Las Sparmannias son plantas muy parecidas a los arbustos, perennes y algunas de llas pueden llegar a alcanzar las mismas proporciones de un árbol. Tienen un follaje muy llamativo y flores realmente interesantes. Aproximadamente existen 7 especies de Sparmannia, todas ellas de origen Africano.

Las flores que crecen en ella son de gran fragancia y surgen en ramilletes sobre tallos largos, contra un fondo de hojas acorazonadas, y de color verde pálido con pétalos blancos y una masa de estambres amarillos en su centro. Estos son muy sensibles al tacto y se abren hacia afuera si las flores son rozadas, bien por contacto con algún insecto, persona, o una simple brisa. Sus flores individuales son de corta vida, pero esto, se ve compensado por una sucesión de capullos que aparecen durante varias semanas.

Cuidados de la Sparmannia en primavera-verano

Plantaremos la Sparmannia cada año al llegar la primavera, en un compost a base de tierra. Cambiaremos la planta de recipiente cuando éste se llene de raíces. La Sparmannia, también conocida como “ tilo de salón” posee un crecimiento muy vigoroso, de manera que el cambio de recipiente hay que hacerlo más de una vez al año, pero siempre evitando que sea a finales del otoño o a comienzos del invierno. Para una planta de 1,8m de altura, un recipiente de 25cm será suficiente.
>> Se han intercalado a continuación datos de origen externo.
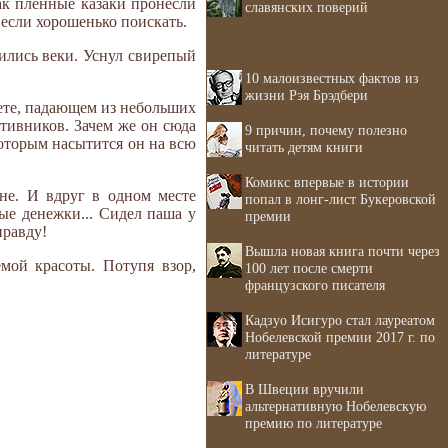
как пленные казаки пронесли
славянских поверий
 если хорошенько поискать.
жились веки. Уснул свирепый
10 малоизвестных фактов из
жизни Рэя Брэдбери
вете, падающем из небольших
отивников. Зачем же он сюда
9 причин, почему полезно
 которым насытится он на всю
читать детям книги
Комикс впервые в истории
не. И вдруг в одном месте
попал в лонг-лист Букеровской
тые денежки... Сидел паша у
премии
правду!
Вышла новая книга почти через
мой красоты. Потупя взор,
100 лет после смерти
французского писателя
.
Кадзуо Исигуро стал лауреатом
Нобелевской премии 2017 г. по
литературе
В Швеции вручили
альтернативную Нобелевскую
премию по литературе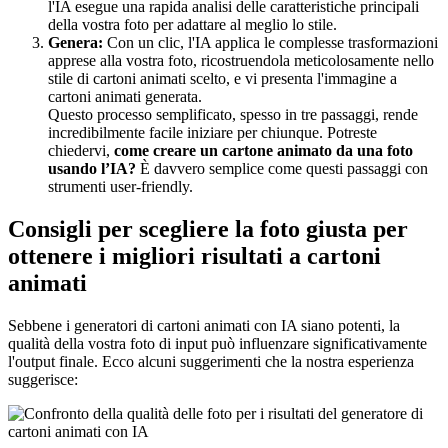
l'IA esegue una rapida analisi delle caratteristiche principali
della vostra foto per adattare al meglio lo stile.
Genera:
Con un clic, l'IA applica le complesse trasformazioni
apprese alla vostra foto, ricostruendola meticolosamente nello
stile di cartoni animati scelto, e vi presenta l'immagine a
cartoni animati generata.
Questo processo semplificato, spesso in tre passaggi, rende
incredibilmente facile iniziare per chiunque. Potreste
chiedervi,
come creare un cartone animato da una foto
usando l’IA?
È davvero semplice come questi passaggi con
strumenti user-friendly.
Consigli per scegliere la foto giusta per
ottenere i migliori risultati a cartoni
animati
Sebbene i generatori di cartoni animati con IA siano potenti, la
qualità della vostra foto di input può influenzare significativamente
l'output finale. Ecco alcuni suggerimenti che la nostra esperienza
suggerisce: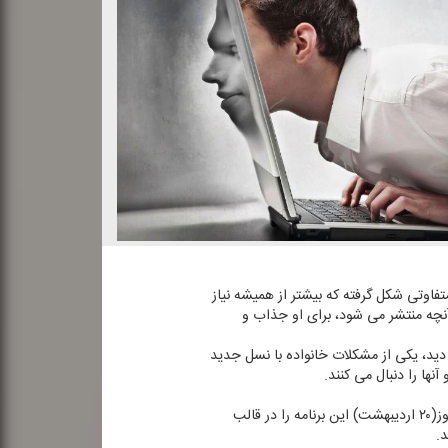
اوتی شكل گرفته كه بیشتر از همیشه نیاز
نچه منتشر می شود، برای او جذاب و
 دید، یكی از مشكلات خانواده با نسل جدید
ها را دنبال می كنند.
«خانه ما» برنامه ای از رادیو تهران كه بر پایه تحكیم بنیان خانواده و بهبود روابط اجتماعی افراد خانواده شكل گرفته است، امروز(۲۰ اردیبهشت) این برنامه را در قالب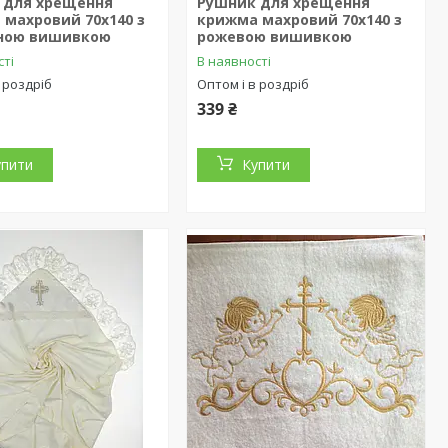
 для хрещення
Рушник для хрещення
 махровий 70х140 з
крижма махровий 70х140 з
ною вишивкою
рожевою вишивкою
сті
В наявності
 роздріб
Оптом і в роздріб
339 ₴
упити
Купити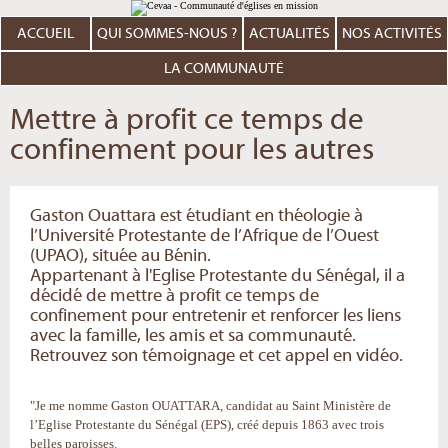
Aller
Outils
au
personnels
contenu.
ACCUEIL
QUI SOMMES-NOUS ?
ACTUALITÉS
NOS ACTIVITÉS
|
Aller
à
LA COMMUNAUTÉ
la
navigation
Mettre à profit ce temps de
confinement pour les autres
Gaston Ouattara est étudiant en théologie à
l’Université Protestante de l’Afrique de l’Ouest
(UPAO), située au Bénin.
Appartenant à l'Eglise Protestante du Sénégal, il a
décidé de mettre à profit ce temps de
confinement pour entretenir et renforcer les liens
avec la famille, les amis et sa communauté.
Retrouvez son témoignage et cet appel en vidéo.
"Je me nomme Gaston OUATTARA, candidat au Saint Ministère de
l’Eglise Protestante du Sénégal (EPS), créé depuis 1863 avec trois
belles paroisses.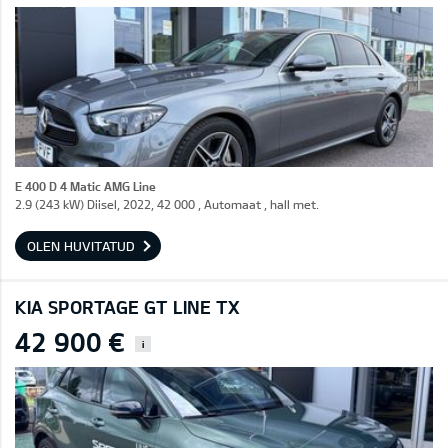
E 400 D 4 Matic AMG Line
2.9 (243 kW) Diisel, 2022, 42 000 , Automaat , hall met.
OLEN HUVITATUD
KIA SPORTAGE GT LINE TX
42 900 €
i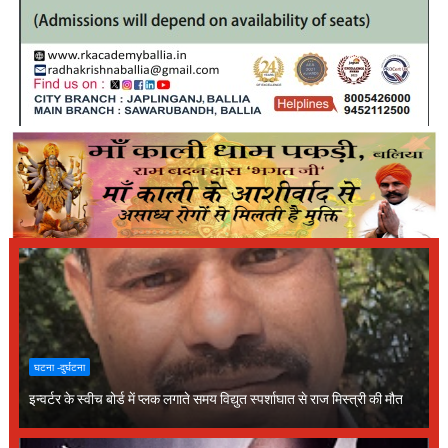
घटना -दुर्घटना
इन्वर्टर के स्वीच बोर्ड में प्लक लगाते समय विद्युत स्पर्शाघात से राज मिस्त्री की मौत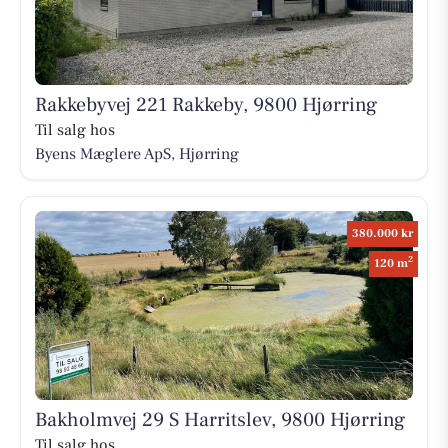
Rakkebyvej 221 Rakkeby, 9800 Hjørring
Til salg hos
Byens Mæglere ApS, Hjørring
380.000 kr
2
120 m
Bakholmvej 29 S Harritslev, 9800 Hjørring
Til salg hos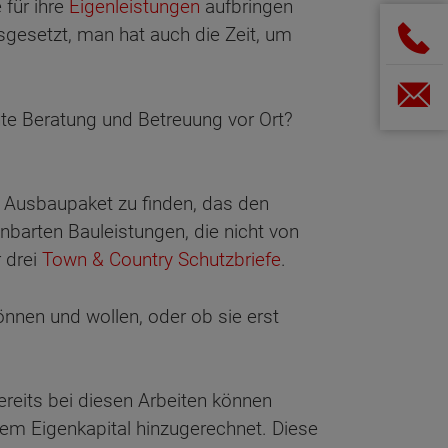
 für ihre
Eigenleistungen
aufbringen
gesetzt, man hat auch die Zeit, um
nte Beratung und Betreuung vor Ort?
ge Ausbaupaket zu finden, das den
inbarten Bauleistungen, die nicht von
 drei
Town & Country Schutzbriefe
.
nen und wollen, oder ob sie erst
ereits bei diesen Arbeiten können
dem Eigenkapital hinzugerechnet. Diese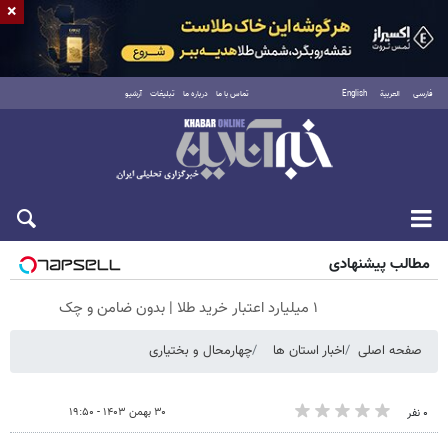
×
فارسی
العربية
English
تماس با ما
درباره ما
تبلیغات
آرشیو
پنجشنبه ۱۵ مرداد ۱۴۰۵
مطالب پیشنهادی
۱ میلیارد اعتبار خرید طلا | بدون ضامن و چک
صفحه اصلی
اخبار استان ها
چهارمحال و بختیاری
۳۰ بهمن ۱۴۰۳ - ۱۹:۵۰
۰ نفر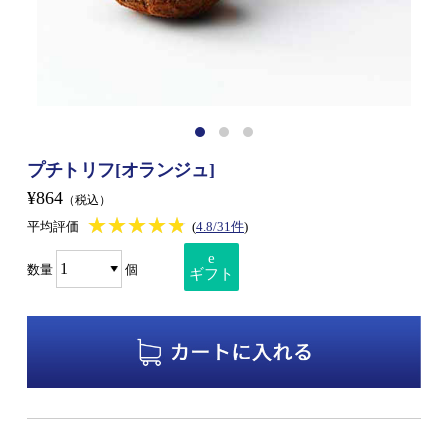
プチトリフ[オランジュ]
¥864
（税込）
★★★★★
★★★★★
平均評価
(
4.8/31件
)
e
数量
個
ギフト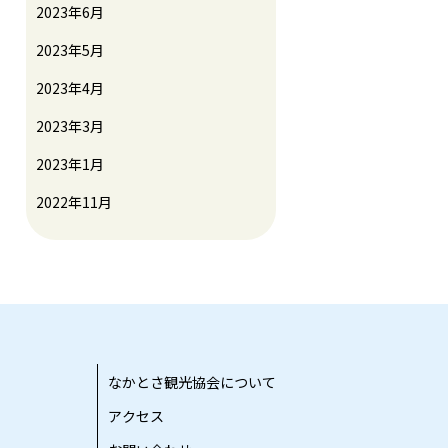
2023年6月
2023年5月
2023年4月
2023年3月
2023年1月
2022年11月
なかとさ観光協会について
アクセス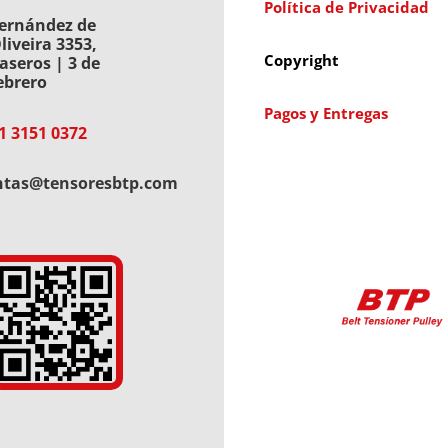
Política de Privacidad
ernández de
liveira 3353,
Copyright
aseros | 3 de
ebrero
Pagos y Entregas
1 3151 0372
ntas@tensoresbtp.com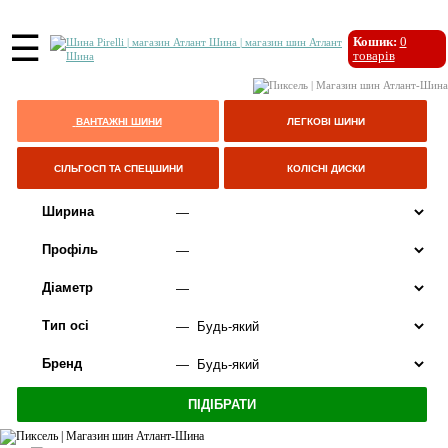
☰
Кошик:
0
товарів
ВАНТАЖНІ ШИНИ
ЛЕГКОВІ ШИНИ
СІЛЬГОСП ТА СПЕЦШИНИ
КОЛІСНІ ДИСКИ
Ширина
Профіль
Діаметр
Тип осі
Бренд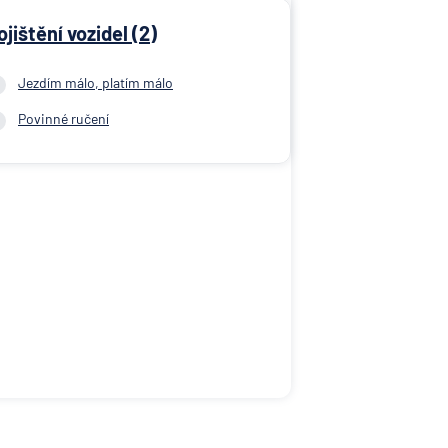
ojištění vozidel (2)
Jezdím málo, platím málo
Povinné ručení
Pinzaremos las puntas del tallo de las plantas más jóvenes y podaremos los vástagos y los tallos en la época de plantarlos, o bien, después de la floración, para mantener la forma de la planta. Para la propagación, los esquejes de los brotes jóvenes tomados en marzo pueden ser utilizados.

Sus flores individuales, tienen una corta vida, pero pueden permanecer varias semanas, las retiraremos cuando ya no sean bonitas y atractivas y cortaremos el tallo cuando todas las flores estén marchitas.

En verano, las temperaturas, deben ser relativamente frescas, de entre 16° y 18°C para estimular la floración de la planta. La Sparmannia debe estar colocada en un lugar soleado, pero no a la luz del sol directa durante periodos muy prolongados. La mantendremos bien ventilada pero asegurándonos de que la atmosfera no esté muy cargada. La regaremos regularmente para mantener húmedo el compost y agregaremos un fertilizante liquido del agua cada dos semanas, desde la primavera hasta el otoño, y rociaremos su follaje.

Cuidados en otoño e invierno

Mantendremos la temperatura en 7°C y nos aseguraremos que tenga buena luz, para esto, la ideal es la indirecta y brillante. Nos aseguraremos de que tenga una buena circulación de aire, pero evitando las corrientes de aire frio. En cuanto al riego, debe ser moderado, cuidando que el compost este siempre húmedo y no llegue a secarse por completo.